The “more basic principles” that Kepler discovered concerned the harmonic relationship among the extreme speeds of neighboring planets. The planet’s speed at any moment is a function of its distance from the Sun at that moment; the slowest speed of the planet is at its maximum distance from the Sun (aphelion) and its fastest speed is at its minimum distance from the Sun (perihelion). These extremes are themselves a reflection of the planet’s eccentricity. The solar system chose, so to speak, those eccentricities for the planets that produced the speeds, according to a “more basic principle”. That principle was reflected in the harmonic relationships among those speeds.

Kepler measured those speeds by the arc the planet traversed at perihelion and aphelion, as seen from the Sun, during one Earth day. The results were:

  
Saturn  at aphelion-  1'30"; at perihelion-  2'15";
Jupiter at aphelion-  4'30"; at perihelion-  5'30";
Mars    at aphelion- 26'14"; at perihelion- 38' 1";
Earth   at aphelion- 57' 3"; at perihelion- 61'18";
Venus   at aphelion- 94'50"; at perihelion- 97'37";
Mercury at aphelion-147' 1"; at perihelion-384' 0";

When these speeds are compared between neighboring planets, their ratios correspond to harmonic musical intervals. Each pair of planets makes two intervals: a converging interval between the perihelion speed of the outer planet with the aphelion speed of the inner one; a diverging interval between the aphelion speed of the outer planet with the perihelion speed of the inner one.
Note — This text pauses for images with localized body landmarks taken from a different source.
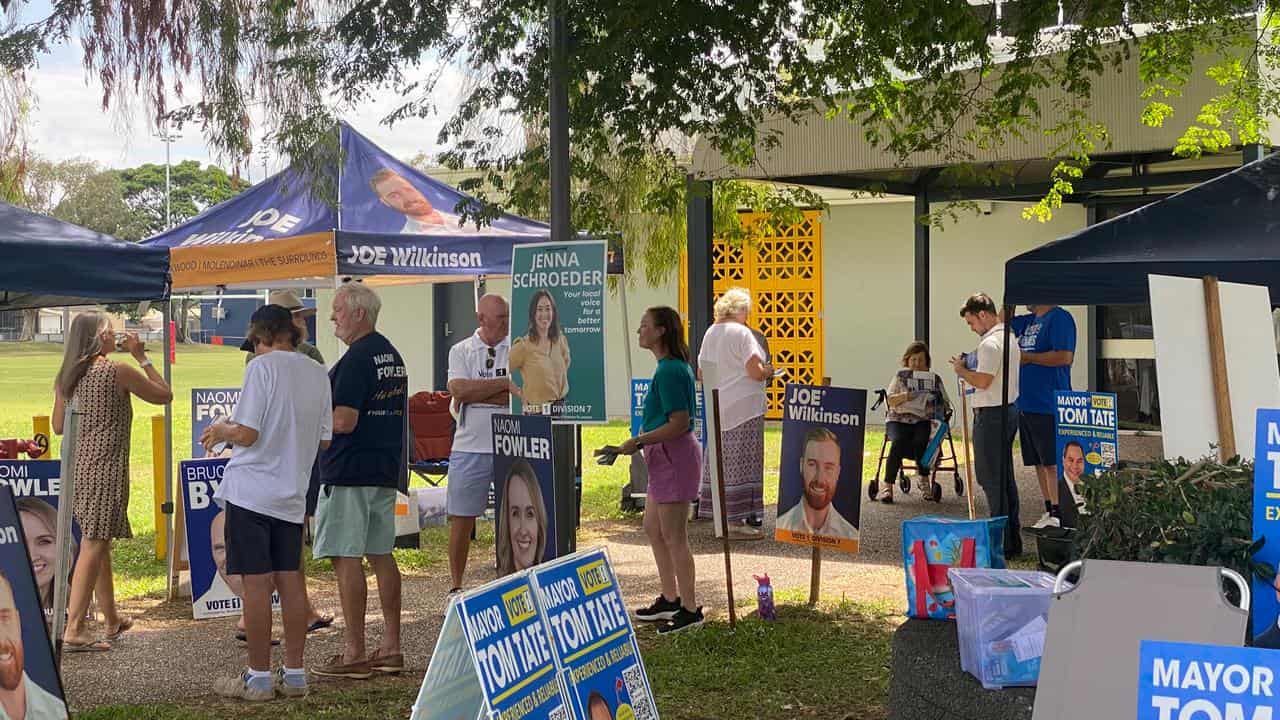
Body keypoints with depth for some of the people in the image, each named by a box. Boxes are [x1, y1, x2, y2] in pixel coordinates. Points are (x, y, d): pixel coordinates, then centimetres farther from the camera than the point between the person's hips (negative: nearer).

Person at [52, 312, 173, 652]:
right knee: (93, 545, -7)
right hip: (105, 467, -7)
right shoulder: (117, 371, -11)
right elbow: (164, 395, -2)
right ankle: (74, 630, -10)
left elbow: (59, 425, 13)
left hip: (77, 466, 7)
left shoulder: (67, 375, 8)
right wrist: (142, 357, 5)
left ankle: (111, 618, 31)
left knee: (99, 542, 18)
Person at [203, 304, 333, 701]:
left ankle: (258, 677, 5)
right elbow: (324, 439, 12)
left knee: (256, 582, -1)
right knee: (290, 579, 10)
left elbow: (247, 433, -15)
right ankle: (294, 674, 14)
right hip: (292, 493, 6)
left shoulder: (263, 366, -10)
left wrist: (220, 431, 4)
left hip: (251, 490, -6)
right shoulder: (317, 372, 9)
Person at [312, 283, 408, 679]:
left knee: (346, 558, -5)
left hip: (349, 471, -10)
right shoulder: (392, 354, 16)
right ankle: (391, 648, 15)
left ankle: (354, 653, -4)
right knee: (381, 554, 12)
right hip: (385, 469, 10)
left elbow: (343, 421, -21)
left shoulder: (357, 358, -15)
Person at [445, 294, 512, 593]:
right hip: (469, 447, 0)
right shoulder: (461, 351, 5)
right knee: (461, 519, 5)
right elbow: (459, 391, -11)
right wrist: (504, 383, -12)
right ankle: (456, 586, 18)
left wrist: (476, 393, -12)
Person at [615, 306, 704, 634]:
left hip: (674, 454, -11)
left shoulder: (669, 371, -19)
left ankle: (690, 609, 7)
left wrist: (638, 441, -18)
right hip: (664, 457, 11)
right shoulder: (673, 366, 13)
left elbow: (680, 423, -22)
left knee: (674, 536, -2)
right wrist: (642, 440, 18)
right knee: (653, 529, 18)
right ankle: (670, 600, 28)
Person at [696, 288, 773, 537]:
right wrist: (768, 371, 3)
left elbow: (701, 372, 16)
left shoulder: (710, 332, 11)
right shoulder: (741, 333, -12)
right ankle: (737, 521, -4)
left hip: (717, 406, 8)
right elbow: (755, 371, -17)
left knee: (720, 461, 11)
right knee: (741, 463, -4)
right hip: (743, 406, -8)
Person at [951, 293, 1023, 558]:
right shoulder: (1009, 338, 15)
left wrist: (961, 370, -6)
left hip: (991, 414, -10)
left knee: (991, 478, -5)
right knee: (1005, 477, 14)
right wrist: (967, 368, 13)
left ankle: (1002, 541, -4)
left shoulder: (990, 343, -17)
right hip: (1009, 410, 10)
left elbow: (982, 381, -22)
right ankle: (1012, 539, 19)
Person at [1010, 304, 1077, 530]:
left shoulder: (1059, 318, -10)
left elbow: (1064, 357, -19)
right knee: (1039, 463, 12)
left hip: (1048, 407, -9)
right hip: (1026, 405, 9)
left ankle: (1058, 516, -3)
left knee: (1053, 463, -6)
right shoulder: (1029, 321, 16)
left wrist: (1028, 357, -11)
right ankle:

These intervals according to Kepler are:

  
Saturn - Jupiter diverging 1/3;  converging 1/2;
Jupiter- Mars    diverging 1/8;  converging 5/24;
Mars   - Earth   diverging 5/12; converging 2/3;
Earth  - Venus   diverging 3/5;  converging 5/8;
Venus  - Mercury diverging 1/4;  converging 3/5;

These intervals correspond to those Kepler derived for musical intervals with one exception. The converging interval between Jupiter and Mars, deviated from Kepler’s musical intervals by a diesis (otherwise called a quarter-tone). The diesis, Kepler said, is “the smallest interval, by which the human voice in figured melody is almost perpetually out of tune. However, in the single case of Jupiter and Mars, the discrepancy is between a diesis and a semitone. It is therefore evident that this mutual concession on all sides hold exceedingly good.”

That small dissonance would later reveal itself to be a reflection of a further “more basic principle”, whose expression Gauss and Riemann would later provide.